Here are two lessons for parents of future college students about saving enough money in time:
- No one has figured out how to save and invest enough overnight to pay for a college education.
- Timing is critical so that the college savings and investing package you put together is available exactly when the tuition, room and board, and book bills come due.
Most parents don't have a family income that is sufficiently substantial and a budget under strict enough control that, when their children are born, they can simply start saving with monthly contributions to a guaranteed fixed-income investment paying a low percentage of compound interest.
Instead, you will likely have to compensate for more limited investing resources by relying on the expected higher-average returns from stocks or mutual funds.
To be realistic, here are some steps to consider:
- Project how much you think you can save annually between birth and college.
- Then, assume about a six percent to eight percent annual compounded after-tax return to determine how much you'll end up with.
- Finally, try to adjust the amounts you must save in order to match the college expenses you expect 18 years down the road.
For many parents, these invested-savings projections tend to be very low or zero in the first several years of their children's lives, and higher as early-childhood expenses ease and salaries increase from career advancement.
This kind of planning can put you miles ahead of your peers, but even that's not enough to guarantee success.
The return you are assuming is a reasonable guess for any given year of investing, but it actually represents the average compounded return to expect from long-term investing.
However, the stock market tends to act in unpredictable up-and-down cycles. So the shorter the time frame over which you invest in stocks, the more likely you could end up with a much lower or higher average annual return. Consequently:
- If your savings/investing time frame is too short, you could miss out on some big-return years that could boost your overall return to the expected average.
- If you are lucky enough to be ahead of your target early, you could lose out if you keep your money invested the same way after achieving oversized returns, and the last few years turn out rocky.
You're better off with the longest time frame possible, with the most invested as early as possible. Then, at points where you might get ahead of your projections, you move some of your funds into increasingly conservative investments that will preserve much of what you've accumulated, and rely on lower-expected growth from the balance that you keep in the original equity investments.
As if all these calculations weren't enough, to do them meaningfully requires many other detailed assumptions (see right-hand box above).
Note: Section 529 investors should consider the investment objectives, risks, and charges and expenses of the municipal fund security before investing. More information about municipal fund securities is available in the issuer's official statement; which should be read carefully before investing.
Planning Requirements and Assumptions
Delivering college dollars when they are needed takes considerable planning. Here are some complexities to factor in:
- College Cost Assumptions: For more than 25 years, tuition, room and board and other college cost increases have substantially outpaced inflation and they show no signs of significantly slowing. You must make reasonable guesses and try out different scenarios based on public-versus-private colleges, the likelihood of merit-based scholarships, and both optimistic and pessimistic inflation projections.

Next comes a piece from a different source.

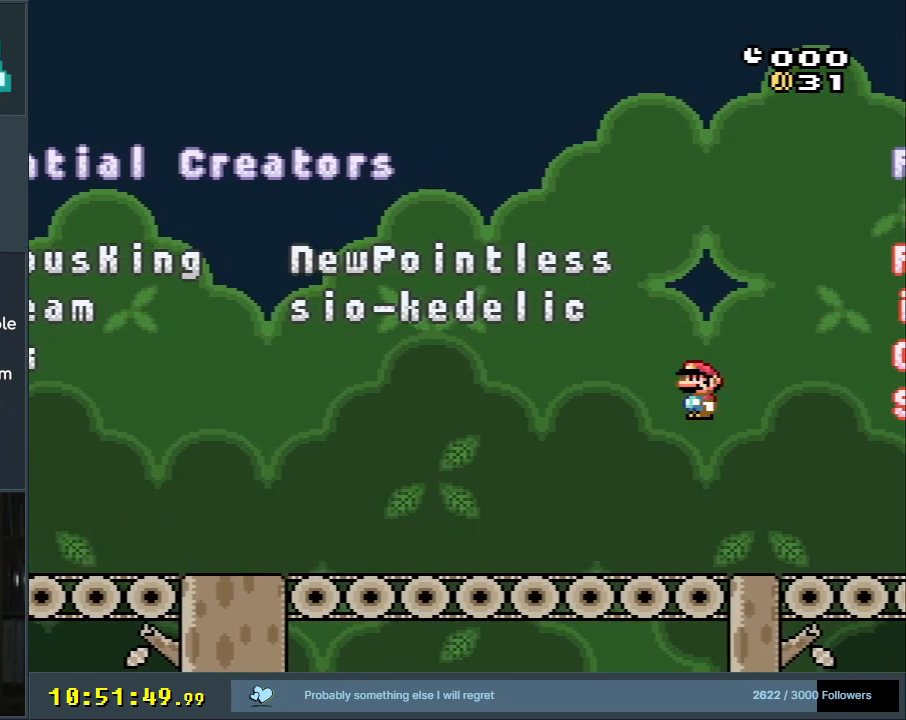
{"buttons": ["X", "DPAD_LEFT"], "events": [[83, "DPAD_LEFT", "down"], [250, "A", "up"]]}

- Investment Funds Available: In general, you can no longer confidently predict future salary trajectories, let alone whether you'll have a job. Add to that the unpredictability of how your family will grow and what unexpected expenses you might incur. And don't forget to factor in expected income tax costs when estimating net available investment funds.
- Returns and Interest Rates: While relying on historical return figures is a start, consider the current and anticipated economic climate in the near, intermediate, and long terms in order to come up with both optimistic and pessimistic scenarios of what is reasonable for equity and fixed-income returns.
- Investment Vehicle Choice: In addition to considering investments in individual stocks, standard mutual funds, and the fund combinations available with 529 college savings plans also consider life-cycle mutual funds that are geared to automatically adjust risk as you approach the zero hour for your investment goal.
- In addition, you may also want or need to include retirement accounts in this type of planning -- especially if you're among the late-boomer parents who'll be able to make unlimited penalty-free withdrawals because you'll be almost 60 years old by the time your kids go to college.
- Multiple Delivery Dates: Fortunately, you don't have to have all the money on your child's first day of classes. Plan on a minimum of four delivery dates at the beginning of each undergraduate school year. (That could accelerate to the start of each semester or quarter and include summer terms.) In addition, you might want a post-graduation delivery date to pay off a sizable principal chunk of the parental loans you may incur.